Remember how I was complaining about the lack of sun? Well, no more! Tuesday and Wednesday hit 70 for the high, and Thursday we got past the 80 degree mark. I entertained the idea of going for a hike on Thursday, but we also had an air quality/ozone warning for coastal Maine, so decided to table that plan.
Last night I was going to go for a walk after work, but the combo of heat and pregnancy hit me pretty hard (and for the first time I had swollen feet- in spite of being super uncomfortable, it did make me laugh a bit). Instead I fell asleep on the couch for a bit, and we decided to walk into town and see Guardians of the Galaxy 2 and enjoy some movie theater AC 🙂 In spite of being on the water where things usually cool down a bit after we lose the sun, our walk back home was still pretty warm.
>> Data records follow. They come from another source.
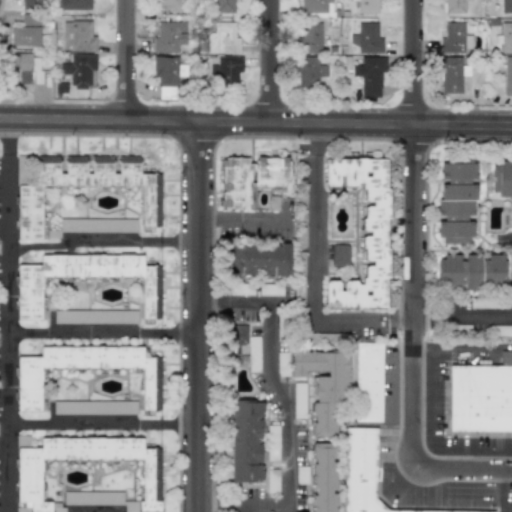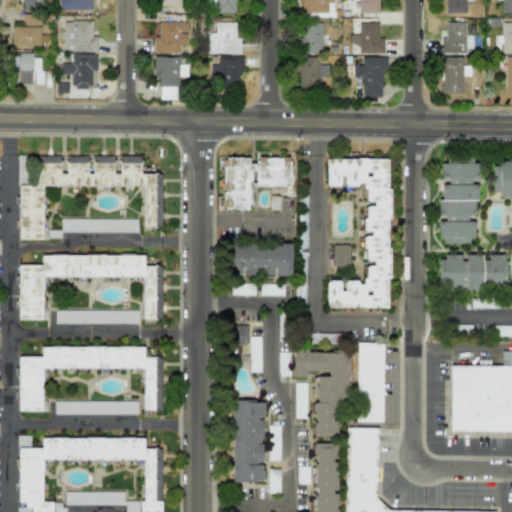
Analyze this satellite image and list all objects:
building: (170, 2)
building: (30, 4)
building: (74, 5)
building: (222, 5)
building: (367, 6)
building: (454, 6)
building: (506, 6)
building: (316, 7)
building: (24, 36)
building: (77, 36)
building: (169, 37)
building: (310, 37)
building: (506, 37)
building: (222, 39)
building: (366, 39)
building: (454, 39)
road: (127, 61)
road: (270, 62)
road: (414, 63)
building: (23, 68)
building: (79, 70)
building: (165, 71)
building: (224, 71)
building: (309, 73)
building: (450, 74)
building: (370, 76)
building: (507, 76)
road: (255, 124)
road: (6, 148)
building: (250, 178)
building: (501, 178)
building: (78, 186)
building: (456, 201)
building: (301, 209)
building: (94, 226)
building: (364, 233)
building: (301, 238)
road: (72, 247)
road: (169, 248)
building: (340, 255)
building: (261, 260)
building: (470, 271)
building: (86, 279)
building: (241, 289)
building: (270, 289)
road: (413, 294)
building: (483, 303)
building: (95, 316)
road: (198, 318)
road: (316, 320)
building: (503, 330)
road: (102, 335)
road: (5, 343)
road: (448, 343)
building: (250, 349)
building: (282, 364)
building: (85, 371)
building: (368, 382)
building: (323, 389)
building: (481, 396)
building: (299, 400)
building: (94, 407)
road: (285, 409)
road: (71, 424)
road: (168, 425)
building: (246, 441)
building: (273, 443)
road: (464, 469)
building: (365, 473)
building: (87, 474)
building: (301, 475)
building: (324, 476)
building: (272, 482)
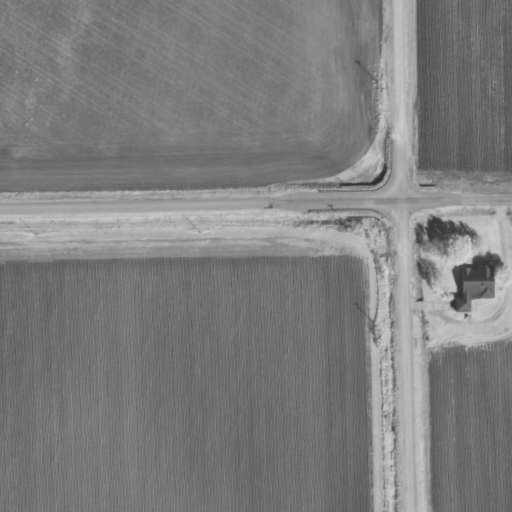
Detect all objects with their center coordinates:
road: (256, 203)
road: (398, 256)
building: (461, 305)
road: (450, 323)
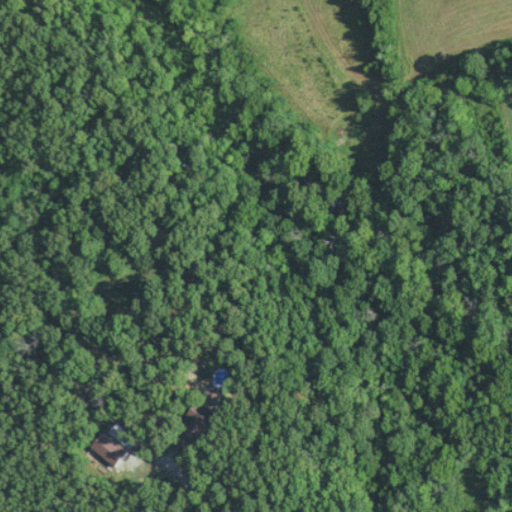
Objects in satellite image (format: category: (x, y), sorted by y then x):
building: (191, 426)
road: (190, 480)
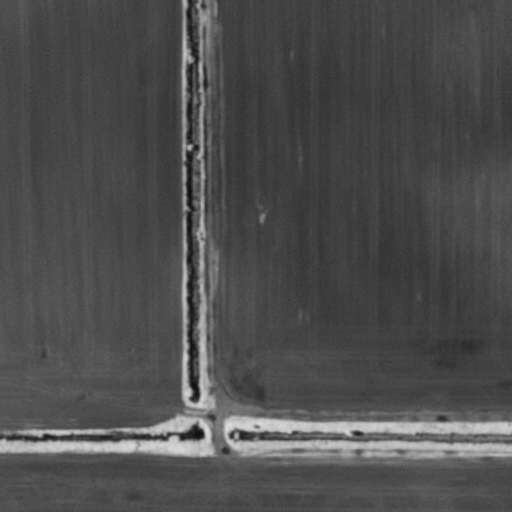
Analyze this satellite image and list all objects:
road: (219, 352)
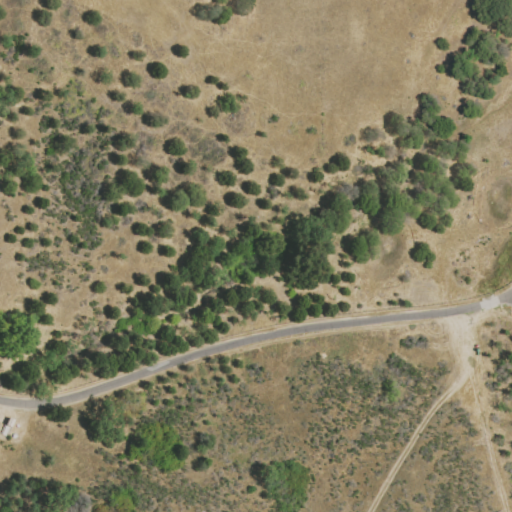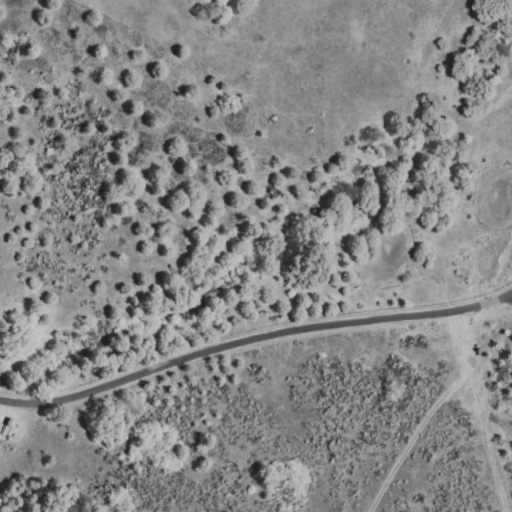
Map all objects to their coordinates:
road: (253, 342)
building: (8, 422)
building: (4, 430)
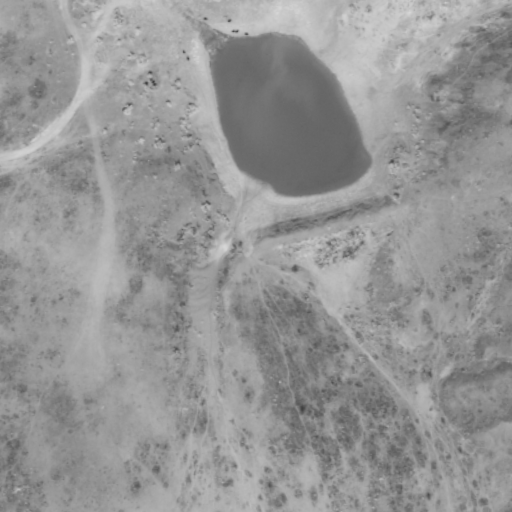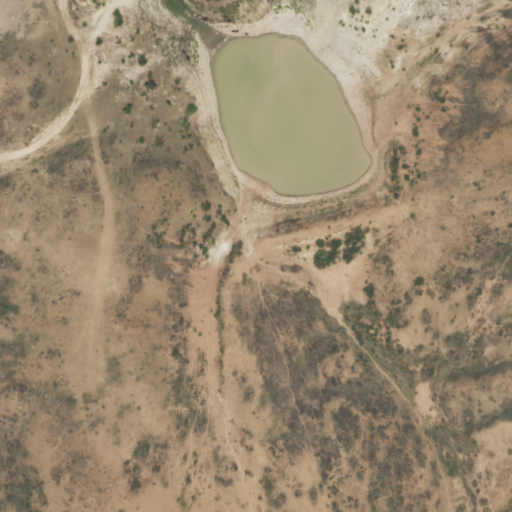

Of course, in typical Maine fashion, it’s supposed to drop back down to “more reasonable temperatures” this weekend/next week. I don’t mind a good warm streak, even if my feet do get a bit puffy!
Here’s a look at this week’s fitness, before we get into today’s topic:
Monday: Plyo Fix Extreme, 15 minute walk, Aqua Aerobics
Tuesday: Upper Fix Extreme, Master’s Cardio, 45 minute walk, Insanity Max 30: Sweat Intervals (modifier)
Wednesday: Cardio Fix, 20 minute Pilates (via YouTube), Aqua Aerobics
Thursday: Lower Fix Extreme, Focus T25 Speed 2.0, 30 minute walk (round trip to see Guardians of the Galaxy 2)
Friday: Cardio Fix Extreme, PiYo Sculpt
How to Beat the Heat.
Summer is around the corner, which can mean anything from 40s to 90s in Maine. Occasionally we get a few hot days early on in May, like we did this year.
Anyone who is trying to workout in extreme temperatures will notice that it’s a lot harder when it’s hot out. I’ve run races in the heat and my times are always a bit slower than normal because of the extra exertion- and if it’s a marathon, I always flop (this has happened to me three times). The worst is usually the first hot days, especially if we have had a cooler spring, when our bodies haven’t had a chance to get used to the heat yet.
Our bodies exert themselves even more when it’s hot out, and I really think there is such a thing as “it’s too hot to do anything.”
Being 7 months pregnant and getting hit with 80+ degree weather is not necessarily fun times, either.
This article breaks down the affect heat has on our bodies when we’re running (and I think this applies generally to physical activity) when it’s hot out. Basically, we cool off by moving blood flow closer to our skin (which causes our faces to get red) and sweating it out. However, if we’re also trying to run or work out, that requires extra blood flow to the heart and muscles. So when it gets hot we have a few conflicting areas that need blood flow, but usually the cooling off mechanism wins out (read more here). Basically, if it feels a lot harder to perform at your “usual” ability when it’s hot out, there’s a legitimate reason.
So besides not working out, what are some ways to beat the heat? Here are my ideas:
- Hop in the water- whether it’s lake, ocean, or pool. Swimming is a fun full body workout, plus it’s low impact (and bonus for pregnant ladies, it’s a reprieve from gravity).
- Hydrate! No matter what you’re doing, you’ll be sweating more, and it’s important to match your water intake to the loss. Bring a water bottle with you on your workout, or if you’re running, plan a route or loop that takes you by some sort of water stop.
- Take it Inside. Most gyms have air conditioning and (obviously) shade, so you won’t be outside languishing in the sun and heat. If it’s really hot, or if you can only workout midday, doing your workout inside is probably the safer bet. (Some people hate running on the treadmill, but if it’s dark or extreme weather/temps, I’m more than happy to take it inside).
- If you can’t, opt for early mornings or later evening workouts. If you can’t do your workout inside, aim to do your workout at the cooler ends of the day. This may mean setting your alarm clock earlier or working out after a long day at work, but it will still be more comfortable than dealing with midday heat.
- This article from Runner’s World offers some running specific tips.
As a bonus, I used to love this chart because it was a way of cross checking my ego with reality, especially during summer races/training. Just because your pace has slowed down a bit when it’s hotter doesn’t mean you aren’t working as hard- it’s just the way it works!
How do you beat the heat in the summer?
What did your week of fitness look like?